Unit. A list relation in which each item represents a unit taken from a speech database. Each item has two features sig and coefs. Sig is a EST_Wave object and contains the waveform for the unit. Coefs is a EST_Track object and contains the signal processing coefficients for the unit.

Different signal processing techniques have different requirements for these features. For example, in the standard residual excited LPC, sig contains the residual and coefs contains the LPC coefficients. In a pure time domain technique, sig contains the speech waveform and coefs has 0 channels - however coefs must always be present as its time array contains the pitchmarks for the unit.

The units can be of arbitrary size - often they are diphones but in non-uniform unit synthesis they can be sub-phones, phones, words or phrases.

Segment. Segment is a list relation that contains linguistic units of arbitrary size. Although Segment often comprises phones, it can also comprise words, syllables or any other unit. The Segment relation's only purpose in UniSyn is to define a duration mapping between the concatenated waveform and the synthetic waveform. It does this by the use of two features, source_end and target_end. Source_end marks where a segment ends in the concatenated units. Target_end marks the point in the synthesized waveform where this segment should end.

In this way, these two variables control how much longer or shorter a portion of speech will be in the final utterance than in the concatenated version.

F0. A relation containing a single item, having a feature "f0" whose value is a F0 track. This track is the target F0 contour.

Concatenation

The Concatenation module takes the separate units in the Unit stream and adds them into single item in a new stream called SourceCoef. SourceCoef has a single item, and that item contains all the pitchmarks, coefficients and windowed frames for the whole utterance.

First, a new set of source pitchmarks are created by concatenating the pitchmarks of the units. If signal processing coefficients are present, they are copied into the channels which correspond to the time positions of the tracks. This information is stored in a single track which is kept as a feature called coefs in SourceCoef's single item.

Secondly, using the pitchmark positions in the units, the waveforms in each unit are windowed into a series of separate frames.
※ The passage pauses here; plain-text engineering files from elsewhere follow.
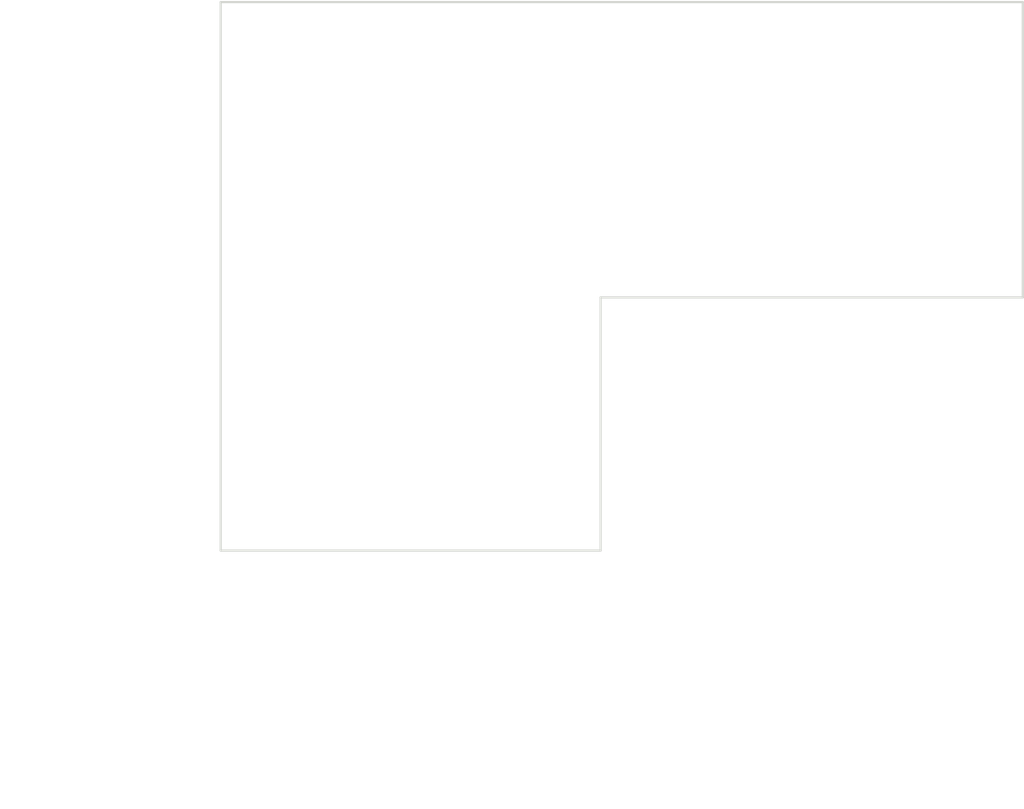
<source format=kicad_pcb>
(kicad_pcb
	(version 20241229)
	(generator "pcbnew")
	(generator_version "9.0")
	(general
		(thickness 1.6)
		(legacy_teardrops no)
	)
	(paper "A4")
	(layers
		(0 "F.Cu" signal)
		(2 "B.Cu" signal)
		(9 "F.Adhes" user "F.Adhesive")
		(11 "B.Adhes" user "B.Adhesive")
		(13 "F.Paste" user)
		(15 "B.Paste" user)
		(5 "F.SilkS" user "F.Silkscreen")
		(7 "B.SilkS" user "B.Silkscreen")
		(1 "F.Mask" user)
		(3 "B.Mask" user)
		(17 "Dwgs.User" user "User.Drawings")
		(19 "Cmts.User" user "User.Comments")
		(21 "Eco1.User" user "User.Eco1")
		(23 "Eco2.User" user "User.Eco2")
		(25 "Edge.Cuts" user)
		(27 "Margin" user)
		(31 "F.CrtYd" user "F.Courtyard")
		(29 "B.CrtYd" user "B.Courtyard")
		(35 "F.Fab" user)
		(33 "B.Fab" user)
		(39 "User.1" user)
		(41 "User.2" user)
		(43 "User.3" user)
		(45 "User.4" user)
	)
	(setup
		(pad_to_mask_clearance 0)
		(allow_soldermask_bridges_in_footprints no)
		(tenting front back)
		(pcbplotparams
			(layerselection 0x00000000_00000000_55555555_5755f5ff)
			(plot_on_all_layers_selection 0x00000000_00000000_00000000_00000000)
			(disableapertmacros no)
			(usegerberextensions yes)
			(usegerberattributes no)
			(usegerberadvancedattributes no)
			(creategerberjobfile no)
			(dashed_line_dash_ratio 12.000000)
			(dashed_line_gap_ratio 3.000000)
			(svgprecision 4)
			(plotframeref no)
			(mode 1)
			(useauxorigin no)
			(hpglpennumber 1)
			(hpglpenspeed 20)
			(hpglpendiameter 15.000000)
			(pdf_front_fp_property_popups yes)
			(pdf_back_fp_property_popups yes)
			(pdf_metadata yes)
			(pdf_single_document no)
			(dxfpolygonmode yes)
			(dxfimperialunits yes)
			(dxfusepcbnewfont yes)
			(psnegative no)
			(psa4output no)
			(plot_black_and_white yes)
			(sketchpadsonfab no)
			(plotpadnumbers no)
			(hidednponfab no)
			(sketchdnponfab yes)
			(crossoutdnponfab yes)
			(subtractmaskfromsilk yes)
			(outputformat 1)
			(mirror no)
			(drillshape 0)
			(scaleselection 1)
			(outputdirectory "prod/gerbers")
		)
	)
	(net 0 "")
	(gr_line
		(start 112.1 84.1)
		(end 112.1 77.1)
		(stroke
			(width 0.05)
			(type default)
		)
		(layer "Edge.Cuts")
		(uuid "1081ce36-baa2-459b-a8da-49faa38a26e2")
	)
	(gr_line
		(start 102.1 84.1)
		(end 112.1 84.1)
		(stroke
			(width 0.05)
			(type default)
		)
		(layer "Edge.Cuts")
		(uuid "16208bad-a0d8-4d1f-ae51-3b7a489a20e9")
	)
	(gr_line
		(start 93.1 90.1)
		(end 102.1 90.1)
		(stroke
			(width 0.05)
			(type default)
		)
		(layer "Edge.Cuts")
		(uuid "1a463bb0-0c40-4877-80e4-128bed496de1")
	)
	(gr_line
		(start 93.1 77.1)
		(end 93.1 90.1)
		(stroke
			(width 0.05)
			(type default)
		)
		(layer "Edge.Cuts")
		(uuid "1b313f64-b9b8-4640-981c-10c8fc4a794c")
	)
	(gr_line
		(start 93.1 77.1)
		(end 112.1 77.1)
		(stroke
			(width 0.05)
			(type default)
		)
		(layer "Edge.Cuts")
		(uuid "4ebf2b8a-030a-428f-acb1-68451772d43c")
	)
	(gr_line
		(start 102.1 90.1)
		(end 102.1 84.1)
		(stroke
			(width 0.05)
			(type default)
		)
		(layer "Edge.Cuts")
		(uuid "b267af86-4ffb-44a6-be4c-a35400183fc1")
	)
	(dimension
		(type orthogonal)
		(layer "Cmts.User")
		(uuid "27f3ec94-8ee7-4a8d-960b-2bcd4d17e8f6")
		(pts
			(xy 93.1 90.1) (xy 102.1 90.1)
		)
		(height 5.5)
		(orientation 0)
		(format
			(prefix "")
			(suffix "")
			(units 3)
			(units_format 0)
			(precision 4)
			(suppress_zeroes yes)
		)
		(style
			(thickness 0.1)
			(arrow_length 1.27)
			(text_position_mode 0)
			(arrow_direction outward)
			(extension_height 0.58642)
			(extension_offset 0.5)
			(keep_text_aligned yes)
		)
		(gr_text "9"
			(at 97.6 94.45 0)
			(layer "Cmts.User")
			(uuid "27f3ec94-8ee7-4a8d-960b-2bcd4d17e8f6")
			(effects
				(font
					(size 1 1)
					(thickness 0.15)
				)
			)
		)
	)
	(dimension
		(type orthogonal)
		(layer "Cmts.User")
		(uuid "4d30a6ca-8df3-4913-b1d7-c36604ba601a")
		(pts
			(xy 93.1 90.1) (xy 93.1 77.1)
		)
		(height -3)
		(orientation 1)
		(format
			(prefix "")
			(suffix "")
			(units 3)
			(units_format 0)
			(precision 4)
			(suppress_zeroes yes)
		)
		(style
			(thickness 0.1)
			(arrow_length 1.27)
			(text_position_mode 0)
			(arrow_direction outward)
			(extension_height 0.58642)
			(extension_offset 0.5)
			(keep_text_aligned yes)
		)
		(gr_text "13"
			(at 88.95 83.6 90)
			(layer "Cmts.User")
			(uuid "4d30a6ca-8df3-4913-b1d7-c36604ba601a")
			(effects
				(font
					(size 1 1)
					(thickness 0.15)
				)
			)
		)
	)
	(dimension
		(type orthogonal)
		(layer "Cmts.User")
		(uuid "c8175589-787d-4021-a1d2-ce6478027ef9")
		(pts
			(xy 102.1 84.1) (xy 112.1 84.1)
		)
		(height 3.5)
		(orientation 0)
		(format
			(prefix "")
			(suffix "")
			(units 3)
			(units_format 0)
			(precision 4)
			(suppress_zeroes yes)
		)
		(style
			(thickness 0.1)
			(arrow_length 1.27)
			(text_position_mode 0)
			(arrow_direction outward)
			(extension_height 0.58642)
			(extension_offset 0.5)
			(keep_text_aligned yes)
		)
		(gr_text "10"
			(at 107.1 86.45 0)
			(layer "Cmts.User")
			(uuid "c8175589-787d-4021-a1d2-ce6478027ef9")
			(effects
				(font
					(size 1 1)
					(thickness 0.15)
				)
			)
		)
	)
	(embedded_fonts no)
)

</source>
These are stored as a vector of waveforms in a feature called frame in the single item in SourceCoef.

Target Pitchmarks

The SourceCoef relation serves as a set of source pitchmarks, that is, an indication of the position of every frame in the concatenated source speech. The TargetCoef relation on the other hand, serves as a set of target pitchmarks, specifying how many frames of speech should be in the output and where they should be positioned.

The function F0_to_pitchmarks takes the target F0 contour and constructs a zero channel track conatining the time positions of the target pitchmarks. This is then kept in a feature called coefs in a single item in the TargetCoef relation.

Mapping

Given a set of source pitchmarks (from SourceCoef), target pitchmarks (from TargetCoef) and source and target end points (from the source_end and target_end features on items in the Segment relation), it is possible to calculate a mapping between the source and target pitchmarks. This mapping simply states, for every pitchmark in the target, which pitchmark in the source should be used to create the speech at that point.

As such, the mapping is simply a vector of integers in which there is a cell for every frame in the target pitchmarks, whose value is a cell in the source set of pitchmarks. Frames are effectively duplicated to stretch a portion of speech and skipped to shorted a position of speech.

Signal Processing

By using the mapping function, the signal processing module takes selected frames from SourceCoef, positions them according to TargetCoef and using signal processing combines them into a single waveform.